Prompt :: Your answer is one number: the count of lines below that hold the word "specifice".

Given data ::
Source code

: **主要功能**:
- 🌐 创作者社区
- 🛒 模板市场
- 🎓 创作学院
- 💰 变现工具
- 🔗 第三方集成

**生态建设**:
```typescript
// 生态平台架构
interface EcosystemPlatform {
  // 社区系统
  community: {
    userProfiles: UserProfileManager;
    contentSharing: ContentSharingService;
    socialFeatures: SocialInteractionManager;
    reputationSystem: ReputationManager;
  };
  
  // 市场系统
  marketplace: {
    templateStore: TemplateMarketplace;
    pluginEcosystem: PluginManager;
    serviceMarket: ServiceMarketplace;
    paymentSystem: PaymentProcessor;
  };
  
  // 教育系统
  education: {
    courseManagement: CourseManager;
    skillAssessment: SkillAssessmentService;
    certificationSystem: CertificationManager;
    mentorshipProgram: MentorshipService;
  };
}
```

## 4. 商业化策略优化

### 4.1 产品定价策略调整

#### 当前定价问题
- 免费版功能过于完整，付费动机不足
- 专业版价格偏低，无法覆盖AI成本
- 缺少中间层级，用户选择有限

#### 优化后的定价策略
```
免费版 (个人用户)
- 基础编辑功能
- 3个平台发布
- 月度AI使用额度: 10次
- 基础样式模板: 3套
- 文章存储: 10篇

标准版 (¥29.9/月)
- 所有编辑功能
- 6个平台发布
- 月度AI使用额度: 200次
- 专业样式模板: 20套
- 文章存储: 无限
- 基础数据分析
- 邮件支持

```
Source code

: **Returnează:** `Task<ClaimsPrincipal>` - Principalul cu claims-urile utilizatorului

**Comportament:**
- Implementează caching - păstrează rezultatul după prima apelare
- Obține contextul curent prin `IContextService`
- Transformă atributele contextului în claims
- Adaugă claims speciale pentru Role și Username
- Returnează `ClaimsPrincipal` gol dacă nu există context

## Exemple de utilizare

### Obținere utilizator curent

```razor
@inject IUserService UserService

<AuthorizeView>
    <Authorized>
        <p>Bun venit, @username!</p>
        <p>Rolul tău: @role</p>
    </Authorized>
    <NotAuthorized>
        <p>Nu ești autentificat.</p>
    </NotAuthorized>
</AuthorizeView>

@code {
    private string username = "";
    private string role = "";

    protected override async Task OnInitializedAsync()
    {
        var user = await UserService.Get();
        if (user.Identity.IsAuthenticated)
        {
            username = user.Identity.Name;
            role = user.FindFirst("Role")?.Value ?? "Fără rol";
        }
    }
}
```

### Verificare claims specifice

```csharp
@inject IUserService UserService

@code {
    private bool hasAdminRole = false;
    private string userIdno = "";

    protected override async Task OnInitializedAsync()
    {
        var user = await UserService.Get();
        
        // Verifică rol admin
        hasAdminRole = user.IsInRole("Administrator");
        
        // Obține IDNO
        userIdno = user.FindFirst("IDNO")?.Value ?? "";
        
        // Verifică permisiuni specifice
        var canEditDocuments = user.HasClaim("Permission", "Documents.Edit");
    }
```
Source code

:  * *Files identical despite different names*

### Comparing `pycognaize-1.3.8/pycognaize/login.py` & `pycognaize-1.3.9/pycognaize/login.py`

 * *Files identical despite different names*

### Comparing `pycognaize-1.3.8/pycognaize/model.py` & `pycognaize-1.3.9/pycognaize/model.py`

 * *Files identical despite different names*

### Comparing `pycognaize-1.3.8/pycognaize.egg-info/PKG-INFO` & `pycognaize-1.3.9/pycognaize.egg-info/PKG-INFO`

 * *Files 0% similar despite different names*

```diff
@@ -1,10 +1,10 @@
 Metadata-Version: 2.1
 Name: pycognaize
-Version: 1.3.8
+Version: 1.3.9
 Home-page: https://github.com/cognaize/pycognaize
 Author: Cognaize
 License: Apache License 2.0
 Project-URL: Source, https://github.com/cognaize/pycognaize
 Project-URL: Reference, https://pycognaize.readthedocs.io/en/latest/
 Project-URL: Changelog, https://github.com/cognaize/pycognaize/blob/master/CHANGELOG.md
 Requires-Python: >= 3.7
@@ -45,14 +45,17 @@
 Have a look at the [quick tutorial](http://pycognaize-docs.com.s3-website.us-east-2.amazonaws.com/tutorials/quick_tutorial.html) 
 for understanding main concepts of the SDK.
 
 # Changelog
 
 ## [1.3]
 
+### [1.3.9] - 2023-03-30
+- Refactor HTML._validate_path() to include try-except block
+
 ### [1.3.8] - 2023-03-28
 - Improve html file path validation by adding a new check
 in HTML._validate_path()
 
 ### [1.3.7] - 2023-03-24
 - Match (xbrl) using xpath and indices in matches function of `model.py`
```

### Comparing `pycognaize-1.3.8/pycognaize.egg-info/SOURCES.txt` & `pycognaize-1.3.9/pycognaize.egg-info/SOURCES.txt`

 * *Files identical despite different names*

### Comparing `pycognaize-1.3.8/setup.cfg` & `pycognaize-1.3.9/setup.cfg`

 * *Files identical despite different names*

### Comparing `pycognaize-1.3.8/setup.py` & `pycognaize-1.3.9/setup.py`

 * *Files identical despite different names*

Exercise response :: 2